Description
Summary
The MicroBooNE TPC will have 3 readout wire planes with a total of 8,256 wires/signal channels. All signals will be pre-amplified, shaped, digitized and pre-processed online before recording for offline analysis of a wide variety of physics programs. To optimize the detector performance and signal-to-noise ratio, analog front end ASIC designed in 180 nm CMOS technology, containing a preamplifier and shaper, will be deployed and operated in LAr. Pre-amplified and shaped detector signals will be differentially driven to ADC boards operated in detector hall where signals are digitized and prepared for online data pre-processing in FPGAs.

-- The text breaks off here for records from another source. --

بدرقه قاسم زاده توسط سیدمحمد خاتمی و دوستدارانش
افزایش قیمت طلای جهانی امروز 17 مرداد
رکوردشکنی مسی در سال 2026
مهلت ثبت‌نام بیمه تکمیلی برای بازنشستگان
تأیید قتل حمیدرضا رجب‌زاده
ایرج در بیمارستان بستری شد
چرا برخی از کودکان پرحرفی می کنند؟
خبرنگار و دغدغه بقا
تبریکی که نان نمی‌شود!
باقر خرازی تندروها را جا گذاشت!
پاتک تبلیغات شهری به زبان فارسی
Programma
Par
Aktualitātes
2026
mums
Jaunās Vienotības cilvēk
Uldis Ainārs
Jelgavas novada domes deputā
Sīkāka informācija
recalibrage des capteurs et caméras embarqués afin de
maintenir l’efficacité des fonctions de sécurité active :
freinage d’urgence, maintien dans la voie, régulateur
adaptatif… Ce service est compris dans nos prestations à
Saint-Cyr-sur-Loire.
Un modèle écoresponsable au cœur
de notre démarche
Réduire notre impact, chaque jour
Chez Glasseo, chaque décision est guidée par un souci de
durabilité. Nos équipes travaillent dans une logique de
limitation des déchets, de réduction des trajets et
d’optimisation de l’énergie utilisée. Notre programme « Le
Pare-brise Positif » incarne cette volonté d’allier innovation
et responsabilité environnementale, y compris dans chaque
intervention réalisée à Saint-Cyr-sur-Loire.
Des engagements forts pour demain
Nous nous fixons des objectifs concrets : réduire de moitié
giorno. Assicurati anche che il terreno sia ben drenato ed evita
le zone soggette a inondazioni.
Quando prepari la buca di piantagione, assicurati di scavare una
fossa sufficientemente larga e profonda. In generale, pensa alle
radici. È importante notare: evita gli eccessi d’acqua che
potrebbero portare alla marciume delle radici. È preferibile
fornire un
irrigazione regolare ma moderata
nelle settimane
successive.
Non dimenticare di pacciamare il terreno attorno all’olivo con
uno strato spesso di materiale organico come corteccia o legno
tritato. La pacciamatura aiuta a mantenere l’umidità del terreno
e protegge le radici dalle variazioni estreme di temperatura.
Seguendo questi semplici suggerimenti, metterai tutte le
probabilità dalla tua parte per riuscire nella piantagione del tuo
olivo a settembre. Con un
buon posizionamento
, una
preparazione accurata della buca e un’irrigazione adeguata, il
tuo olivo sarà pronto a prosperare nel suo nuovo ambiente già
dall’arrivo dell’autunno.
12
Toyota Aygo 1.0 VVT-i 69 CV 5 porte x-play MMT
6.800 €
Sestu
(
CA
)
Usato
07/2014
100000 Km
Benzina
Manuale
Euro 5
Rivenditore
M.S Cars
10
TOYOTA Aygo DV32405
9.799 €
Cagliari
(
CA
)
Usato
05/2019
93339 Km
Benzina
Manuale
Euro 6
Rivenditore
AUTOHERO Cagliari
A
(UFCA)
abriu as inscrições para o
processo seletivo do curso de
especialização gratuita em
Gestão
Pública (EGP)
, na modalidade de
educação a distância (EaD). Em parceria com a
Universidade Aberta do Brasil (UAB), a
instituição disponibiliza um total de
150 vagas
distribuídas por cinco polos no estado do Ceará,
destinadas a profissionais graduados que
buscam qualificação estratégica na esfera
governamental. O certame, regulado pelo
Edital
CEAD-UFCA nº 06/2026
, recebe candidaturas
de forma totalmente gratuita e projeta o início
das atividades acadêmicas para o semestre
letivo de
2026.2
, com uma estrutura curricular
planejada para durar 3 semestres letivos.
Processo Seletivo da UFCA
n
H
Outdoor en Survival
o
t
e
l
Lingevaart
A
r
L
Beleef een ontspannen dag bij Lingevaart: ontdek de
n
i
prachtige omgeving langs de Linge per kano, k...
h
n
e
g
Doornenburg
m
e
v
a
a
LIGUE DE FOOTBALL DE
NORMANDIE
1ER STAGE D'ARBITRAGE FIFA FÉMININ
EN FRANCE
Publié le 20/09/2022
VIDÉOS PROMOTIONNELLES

The cold electronics includes CMOS analog front-end ASIC and cold mother board, operated in LAr to obtain optimum performance. Various design considerations of the cold electronics have been taken into account to ensure reliable operation at cryogenic temperature over with a very long lifetime. The prototype cold mother board assembly has been tested by ~1,000 chip-immersions into Liquid Nitrogen without failure. The warm interface electronics is located on top of the signal feed-through of the MicroBooNE cryostat. The intermediate amplifier is to provide appropriate gain for detector signals to make them suitable for transmission to the readout electronics board in the readout crate on the electronics platform about 20 meters away. The service board and ASIC configuration board are to provide power, charge calibration, configuration (gain and shaping time) and monitoring of the cold electronics. The TPC digitizing electronics receive the amplified and shaped detector signals from the intermediate amplifiers, then sample these signals continuously at a rate of 16 MHz. The digitized outputs from the ADC pass to an FPGA for data processing, data reduction, and preparation for readout by the DAQ system. The full chain of the MicroBooNE front-end readout electronics system of one feed-through, total of 768 channels, has been realized with the prototype electronics boards. A system test has been performed successfully. The test results show the noise of the front-end readout electronics system decreasing uniformly for all 768 channels from ~1200 rms e at 293K to less than 600 rms e at 77K with 150pF detector (sense wire) capacitance.
The front end electronics parts have been prototyped successfully and final production is scheduled to be finished by mid 2013.
LAr TPC is a high resolution imaging technology with excellent background rejection for neutrino oscillation measurement and proton decay with potential to reveal new physics. Cryogenic electronics installed close to the detector elements is critical to make possible scaling up of such a detector into multi-kiloton range and achieve a high signal to noise ratio. MicroBooNE readout electronics system architecture and data flow are designed so as to accommodate different running modes. MicroBooNE will be the first running neutrino experiment instrumented with cryogenic CMOS analog front end ASIC.